## Activity
Format the records below as a Markdown table with the columns Row and Line, giving each non-blank line its own numbered row. Leave the pictures out of the table.

───── Listed records

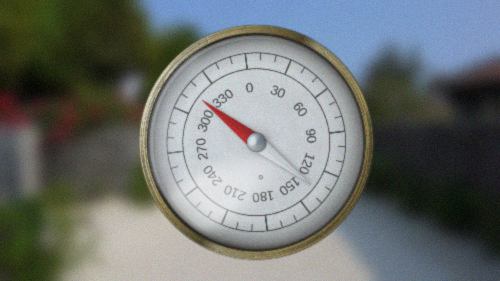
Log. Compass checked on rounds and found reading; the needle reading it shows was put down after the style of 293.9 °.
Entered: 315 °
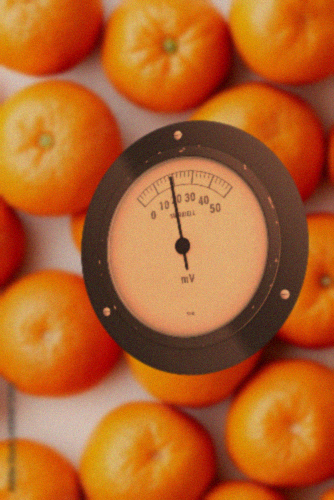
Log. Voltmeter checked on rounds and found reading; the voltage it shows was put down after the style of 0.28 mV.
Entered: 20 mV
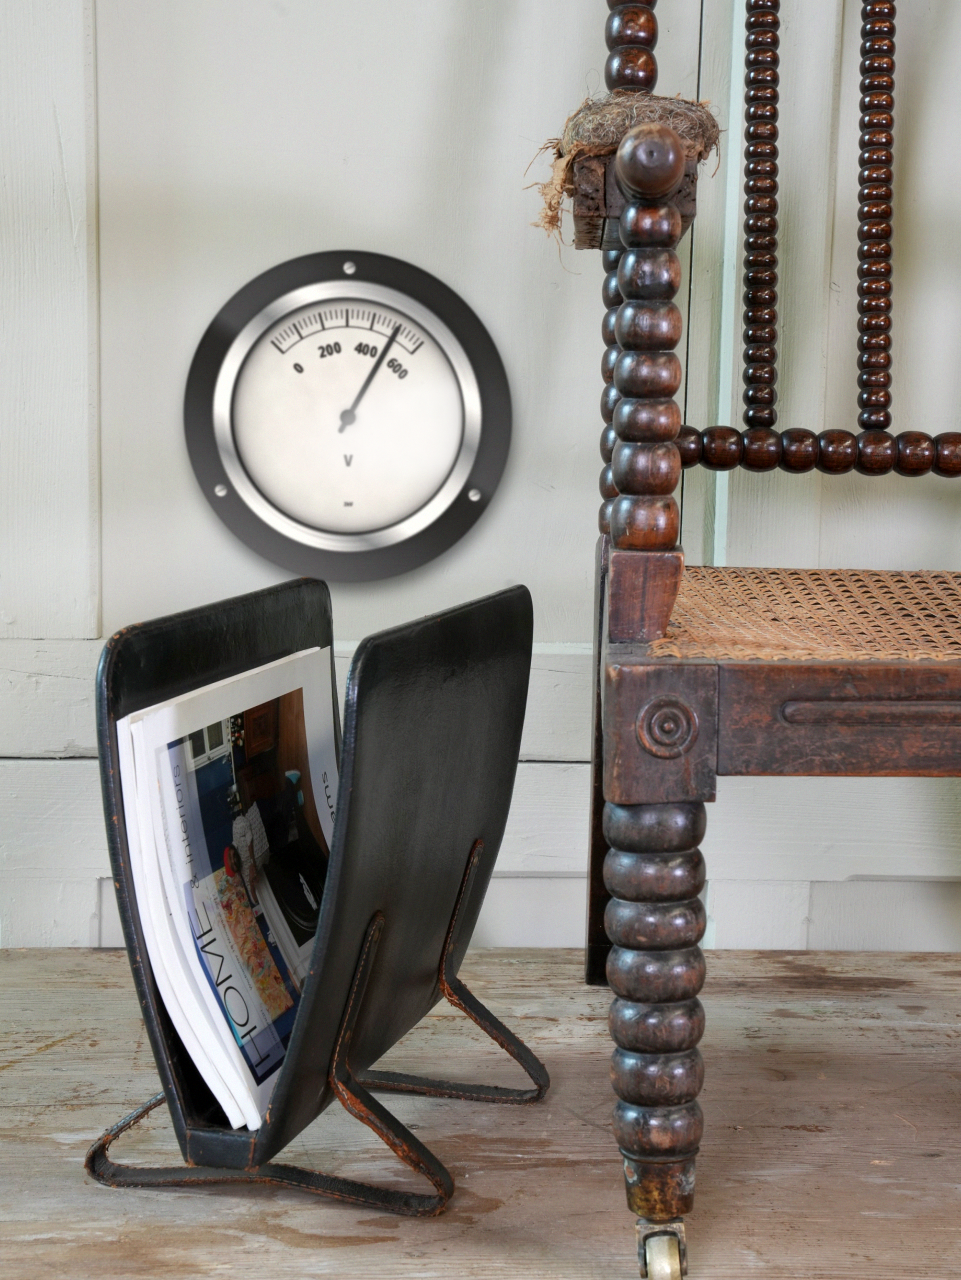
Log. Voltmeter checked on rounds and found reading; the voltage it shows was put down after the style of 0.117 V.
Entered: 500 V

──────────

## Response
| Row | Line |
|---|---|
| 1 | Log. Compass checked on rounds and found reading; the needle reading it shows was put down after the style of 293.9 °. |
| 2 | Entered: 315 ° |
| 3 | Log. Voltmeter checked on rounds and found reading; the voltage it shows was put down after the style of 0.28 mV. |
| 4 | Entered: 20 mV |
| 5 | Log. Voltmeter checked on rounds and found reading; the voltage it shows was put down after the style of 0.117 V. |
| 6 | Entered: 500 V |